Feline Wellness

How to Introduce Cats to Each Other

May 27, 2024

If you have a cat and are thinking of adopting another one, GREAT! The more, the merrier. But you should know that you can’t just bring a new cat home and expect the two cats to get along right away. Friendship will be more likely if you understand how to introduce cats on their terms. 

Cats are territorial animals who don’t love change so you should not introduce your new cat to any other pets right away. They will all need to decompress for a bit first. The introduction process can take anywhere from a few days to a few weeks. It is very important that introductions are not rushed and they are done properly. It’s something you need to get right the first time. It’ll be worth the wait. 

Before you bring the new cat home, set up a safe space from them to start out in. A large bathroom or a bedroom is purrfect. Having access to the whole house would be overwhelming for a cat. They like calm, quiet, and cozy spaces, especially when they are stressed out or in a new space. The room should be set up with food and water bowls, a litter box, some toys, a scratch post, and some cozy hiding spots like a cardboard box with a blanket inside or a covered cat bed. Don’t worry if your new cat is hiding under the bed or in the closet at first. They are just confused and will come out and explore their new home when they are ready.

┄┄┄┄┄┄┄┄┄┄

_PROBLEM 1_.
Answer these questions about the cat introduction text:
(a) How long can the introduction process take?
(b) Which two rooms are suggested as a safe space for the new cat?
(c) What kind of animals are cats called in the text?
The text and the records were taken from separate sources.

_THE RECORDS_.
┄┄┄┄┄┄┄┄┄┄

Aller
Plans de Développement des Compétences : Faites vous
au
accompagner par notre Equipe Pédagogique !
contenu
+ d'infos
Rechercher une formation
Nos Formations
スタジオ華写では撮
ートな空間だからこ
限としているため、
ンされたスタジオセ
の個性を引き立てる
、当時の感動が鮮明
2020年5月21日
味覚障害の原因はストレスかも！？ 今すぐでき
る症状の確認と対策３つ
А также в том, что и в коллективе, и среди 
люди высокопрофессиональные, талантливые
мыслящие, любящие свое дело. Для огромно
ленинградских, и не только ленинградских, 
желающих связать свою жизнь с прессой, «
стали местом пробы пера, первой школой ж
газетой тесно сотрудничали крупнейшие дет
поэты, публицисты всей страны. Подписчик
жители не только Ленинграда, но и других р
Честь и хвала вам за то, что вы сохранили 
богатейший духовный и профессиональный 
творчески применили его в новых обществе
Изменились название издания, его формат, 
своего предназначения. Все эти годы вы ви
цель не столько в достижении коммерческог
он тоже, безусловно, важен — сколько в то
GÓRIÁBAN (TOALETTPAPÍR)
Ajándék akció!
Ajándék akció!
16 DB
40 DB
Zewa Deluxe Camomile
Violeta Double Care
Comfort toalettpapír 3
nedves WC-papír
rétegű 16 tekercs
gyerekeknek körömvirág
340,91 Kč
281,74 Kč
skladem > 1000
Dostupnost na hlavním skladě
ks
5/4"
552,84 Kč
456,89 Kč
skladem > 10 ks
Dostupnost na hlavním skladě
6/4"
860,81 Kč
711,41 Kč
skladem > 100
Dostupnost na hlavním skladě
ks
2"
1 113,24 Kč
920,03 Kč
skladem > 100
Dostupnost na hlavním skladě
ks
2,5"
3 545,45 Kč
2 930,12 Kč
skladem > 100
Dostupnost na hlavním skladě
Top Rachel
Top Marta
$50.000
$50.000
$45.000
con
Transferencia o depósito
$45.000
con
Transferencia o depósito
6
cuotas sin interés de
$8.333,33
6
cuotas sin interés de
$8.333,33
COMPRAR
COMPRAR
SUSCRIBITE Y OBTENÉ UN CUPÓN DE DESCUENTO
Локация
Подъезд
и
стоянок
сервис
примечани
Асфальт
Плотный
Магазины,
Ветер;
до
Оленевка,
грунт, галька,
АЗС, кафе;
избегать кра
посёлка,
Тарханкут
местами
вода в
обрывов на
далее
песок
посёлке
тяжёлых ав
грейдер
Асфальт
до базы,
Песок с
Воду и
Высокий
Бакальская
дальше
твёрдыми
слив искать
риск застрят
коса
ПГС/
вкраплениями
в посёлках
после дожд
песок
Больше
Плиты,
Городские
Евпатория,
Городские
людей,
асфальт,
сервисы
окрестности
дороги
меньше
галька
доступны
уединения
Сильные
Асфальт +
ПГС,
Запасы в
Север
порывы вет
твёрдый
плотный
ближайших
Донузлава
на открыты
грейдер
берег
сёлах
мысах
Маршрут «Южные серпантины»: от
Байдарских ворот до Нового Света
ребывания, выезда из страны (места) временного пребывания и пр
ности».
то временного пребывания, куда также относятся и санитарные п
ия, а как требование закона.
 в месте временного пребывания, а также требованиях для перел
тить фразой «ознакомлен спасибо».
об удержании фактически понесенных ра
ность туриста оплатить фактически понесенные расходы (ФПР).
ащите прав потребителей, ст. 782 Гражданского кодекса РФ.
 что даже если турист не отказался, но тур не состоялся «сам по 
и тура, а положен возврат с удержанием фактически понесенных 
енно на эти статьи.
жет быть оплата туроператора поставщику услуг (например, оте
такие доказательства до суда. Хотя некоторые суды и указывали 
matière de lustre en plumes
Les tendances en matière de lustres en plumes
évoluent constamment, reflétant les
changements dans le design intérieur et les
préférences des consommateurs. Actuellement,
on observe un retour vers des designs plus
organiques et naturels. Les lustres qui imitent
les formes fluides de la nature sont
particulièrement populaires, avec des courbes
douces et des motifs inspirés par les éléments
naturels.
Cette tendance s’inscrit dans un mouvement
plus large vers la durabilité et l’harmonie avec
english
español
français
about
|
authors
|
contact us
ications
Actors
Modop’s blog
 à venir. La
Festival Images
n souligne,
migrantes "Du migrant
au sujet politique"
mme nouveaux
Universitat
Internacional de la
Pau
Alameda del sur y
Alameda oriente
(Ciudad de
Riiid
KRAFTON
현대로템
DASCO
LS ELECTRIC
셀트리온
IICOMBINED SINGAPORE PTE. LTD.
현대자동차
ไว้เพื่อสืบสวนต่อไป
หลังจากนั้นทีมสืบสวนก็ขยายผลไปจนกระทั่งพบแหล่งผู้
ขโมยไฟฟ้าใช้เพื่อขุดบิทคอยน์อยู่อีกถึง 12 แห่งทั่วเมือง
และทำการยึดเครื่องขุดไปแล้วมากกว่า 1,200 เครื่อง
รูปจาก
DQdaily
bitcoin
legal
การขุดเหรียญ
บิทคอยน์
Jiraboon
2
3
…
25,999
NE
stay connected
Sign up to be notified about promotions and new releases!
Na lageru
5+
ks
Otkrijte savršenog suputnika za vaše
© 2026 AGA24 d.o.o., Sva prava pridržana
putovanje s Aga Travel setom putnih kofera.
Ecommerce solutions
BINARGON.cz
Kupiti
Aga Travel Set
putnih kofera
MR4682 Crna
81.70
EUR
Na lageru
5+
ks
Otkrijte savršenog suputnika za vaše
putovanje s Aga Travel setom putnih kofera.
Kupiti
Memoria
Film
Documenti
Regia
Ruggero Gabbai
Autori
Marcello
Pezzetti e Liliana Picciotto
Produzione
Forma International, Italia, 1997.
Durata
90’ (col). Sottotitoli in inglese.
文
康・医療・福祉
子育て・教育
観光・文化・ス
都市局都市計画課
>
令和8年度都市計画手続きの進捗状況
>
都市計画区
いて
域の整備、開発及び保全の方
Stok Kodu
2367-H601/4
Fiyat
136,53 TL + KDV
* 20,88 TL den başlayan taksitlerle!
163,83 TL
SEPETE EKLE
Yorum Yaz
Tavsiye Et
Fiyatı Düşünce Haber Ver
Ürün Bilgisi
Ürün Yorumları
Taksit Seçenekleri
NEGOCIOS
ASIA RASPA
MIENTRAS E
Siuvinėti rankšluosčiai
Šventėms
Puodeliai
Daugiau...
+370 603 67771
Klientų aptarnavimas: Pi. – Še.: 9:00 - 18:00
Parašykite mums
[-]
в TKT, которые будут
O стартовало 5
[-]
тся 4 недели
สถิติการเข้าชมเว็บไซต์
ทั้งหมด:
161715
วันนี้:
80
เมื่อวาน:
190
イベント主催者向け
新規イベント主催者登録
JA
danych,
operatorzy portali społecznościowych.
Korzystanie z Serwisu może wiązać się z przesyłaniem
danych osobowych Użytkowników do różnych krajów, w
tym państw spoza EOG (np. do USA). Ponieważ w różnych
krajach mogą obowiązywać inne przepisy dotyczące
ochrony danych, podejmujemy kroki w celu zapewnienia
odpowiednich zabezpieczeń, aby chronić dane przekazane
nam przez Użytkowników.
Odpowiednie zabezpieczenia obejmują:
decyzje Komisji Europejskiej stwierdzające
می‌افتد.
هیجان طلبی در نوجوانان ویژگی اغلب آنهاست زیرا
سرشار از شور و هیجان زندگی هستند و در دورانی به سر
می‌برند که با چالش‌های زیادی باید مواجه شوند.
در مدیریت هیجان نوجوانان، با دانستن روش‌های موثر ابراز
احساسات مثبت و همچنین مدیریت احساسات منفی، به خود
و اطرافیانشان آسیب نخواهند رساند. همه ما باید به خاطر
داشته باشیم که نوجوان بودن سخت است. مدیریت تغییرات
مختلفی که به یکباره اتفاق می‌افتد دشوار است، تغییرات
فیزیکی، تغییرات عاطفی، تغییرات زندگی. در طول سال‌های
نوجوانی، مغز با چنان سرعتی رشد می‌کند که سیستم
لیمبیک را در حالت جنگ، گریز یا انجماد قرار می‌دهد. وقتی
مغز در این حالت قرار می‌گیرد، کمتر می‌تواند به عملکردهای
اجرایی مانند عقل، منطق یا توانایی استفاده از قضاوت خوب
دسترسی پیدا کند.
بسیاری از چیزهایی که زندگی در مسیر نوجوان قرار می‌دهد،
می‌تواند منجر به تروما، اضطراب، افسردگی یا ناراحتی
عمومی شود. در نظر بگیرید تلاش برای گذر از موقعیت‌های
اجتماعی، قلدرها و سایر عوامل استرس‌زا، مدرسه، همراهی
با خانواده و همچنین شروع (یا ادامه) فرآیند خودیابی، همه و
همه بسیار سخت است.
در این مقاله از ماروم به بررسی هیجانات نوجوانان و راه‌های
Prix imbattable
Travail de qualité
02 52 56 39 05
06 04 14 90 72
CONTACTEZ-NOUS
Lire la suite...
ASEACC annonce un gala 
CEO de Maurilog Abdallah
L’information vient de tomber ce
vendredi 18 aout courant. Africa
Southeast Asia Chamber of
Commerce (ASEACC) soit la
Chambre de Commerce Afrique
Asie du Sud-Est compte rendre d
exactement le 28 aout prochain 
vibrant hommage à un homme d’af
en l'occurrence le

┄┄┄┄┄┄┄┄┄┄

_PROBLEM 2_. Please rewrite the records from their first line up to and including the line with "творчески применили его в новых обществе", switching "ленинградских" to "московских" and leaving everything else unchanged.

_RESPONSE BOX 1_.
(a) Anywhere from a few days to a few weeks.
(b) A large bathroom or a bedroom.
(c) Territorial animals.

_RESPONSE BOX 2_.
Aller
Plans de Développement des Compétences : Faites vous
au
accompagner par notre Equipe Pédagogique !
contenu
+ d'infos
Rechercher une formation
Nos Formations
スタジオ華写では撮
ートな空間だからこ
限としているため、
ンされたスタジオセ
の個性を引き立てる
、当時の感動が鮮明
2020年5月21日
味覚障害の原因はストレスかも！？ 今すぐでき
る症状の確認と対策３つ
А также в том, что и в коллективе, и среди 
люди высокопрофессиональные, талантливые
мыслящие, любящие свое дело. Для огромно
московских, и не только московских, 
желающих связать свою жизнь с прессой, «
стали местом пробы пера, первой школой ж
газетой тесно сотрудничали крупнейшие дет
поэты, публицисты всей страны. Подписчик
жители не только Ленинграда, но и других р
Честь и хвала вам за то, что вы сохранили 
богатейший духовный и профессиональный 
творчески применили его в новых обществе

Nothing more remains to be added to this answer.